With a 95 percent confidence interval, the CDC report indicates that 18 percent of adults smoked in 2012, down from 18.9 percent in 2011.
In 1997, 24.7 percent of American adults were smokers. The number went down substantially each year until 2004, when it hit 20.9 percent, the report said. It hovered around the 20 percent threshold for a six-year period, only dropping below it once in 2007, when 19.7 percent of adults were smokers.
Then, in 2010, the figure dropped to 19.4 percent and it has been dropping ever since. The CDC survey excludes the 2 percent of respondents with unknown smoking habits.
Locally, only 14 percent of Johnson County adults were smokers in 2012, Beardsley said. That’s down from 2009, when the county smoking rate was 17 percent, he said.
Beardsley said that Johnson County likely has a lower-than-national smoking rate because its residents are better educated and have higher incomes, which together, can be correlated.
The most striking effect of the law is the reduced number of heart attacks over the last five years, Beardsley said.
“It’s probably one of the greatest public health interventions in Iowa’s history,” he said.
The law, he said, unfortunately does not protect one particular group of workers — those employed at casinos.
“I think it’s been good,” said Sheila Davisson, the owner of Revival, 117 E. College St. “It’s cleaner, and it’s more family-friendly, which is important for downtown.”
Store employee Abbey Sandberd agreed, adding that the smell has improved and there are fewer cigarette butts in the store’s entryway.
As with the rest of Iowa’s bars, smoking is not allowed in Deadwood, where Mummey has been a manager for the last six or seven years.
Aside from fewer patrons playing pool, he said, business has been basically unchanged since the law took effect.
Today, he said, the bar’s outdoor patio has become particularly popular for smokers.

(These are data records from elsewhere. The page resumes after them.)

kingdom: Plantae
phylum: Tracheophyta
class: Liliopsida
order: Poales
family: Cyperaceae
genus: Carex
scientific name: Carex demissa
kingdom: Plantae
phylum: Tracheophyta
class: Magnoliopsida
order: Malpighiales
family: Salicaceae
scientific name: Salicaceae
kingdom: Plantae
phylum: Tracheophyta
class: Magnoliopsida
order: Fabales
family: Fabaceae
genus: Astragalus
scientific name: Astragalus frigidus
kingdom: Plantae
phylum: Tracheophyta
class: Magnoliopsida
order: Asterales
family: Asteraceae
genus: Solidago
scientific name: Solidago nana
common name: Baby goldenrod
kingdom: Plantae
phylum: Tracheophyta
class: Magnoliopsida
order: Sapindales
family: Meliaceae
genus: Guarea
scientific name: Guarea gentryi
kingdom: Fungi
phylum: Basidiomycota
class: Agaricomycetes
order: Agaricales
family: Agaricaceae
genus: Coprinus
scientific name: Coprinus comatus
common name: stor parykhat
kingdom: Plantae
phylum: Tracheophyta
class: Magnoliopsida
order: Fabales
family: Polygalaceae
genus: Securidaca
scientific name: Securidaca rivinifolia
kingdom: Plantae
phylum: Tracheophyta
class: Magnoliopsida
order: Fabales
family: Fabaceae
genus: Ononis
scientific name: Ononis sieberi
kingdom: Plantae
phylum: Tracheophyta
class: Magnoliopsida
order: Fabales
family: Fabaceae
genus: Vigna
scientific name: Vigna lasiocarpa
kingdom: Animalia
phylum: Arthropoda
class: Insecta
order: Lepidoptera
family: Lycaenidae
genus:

On one of the patio’s mesh chairs, UI alumnus Zak Lee said, between drags on his Camel Light, that the 2008 law had not changed his smoking habits.
“The only thing that influences my smoking is me,” he said.
Sitting next to his girlfriend, who was also smoking, Lee said he would someday quit.
“When I’m going to have my first kid,” he said. “That’s the end point.”
Laura Giles and Aaron Murphy, both nonsmokers, agreed that they would be more likely to take their son, Maxwell, to a restaurant where smoking was not allowed.
Murphy said that the no-smoking law cleaned everything up, and not just the air.
“I feel like places down here, especially bars, are more family-oriented now that there isn’t smoking in them,” Giles said.
While some smokers might not like the law, they have accepted it, Mummey said.
“It’s a little nicer to go home and not just reek of an ashtray,” he said.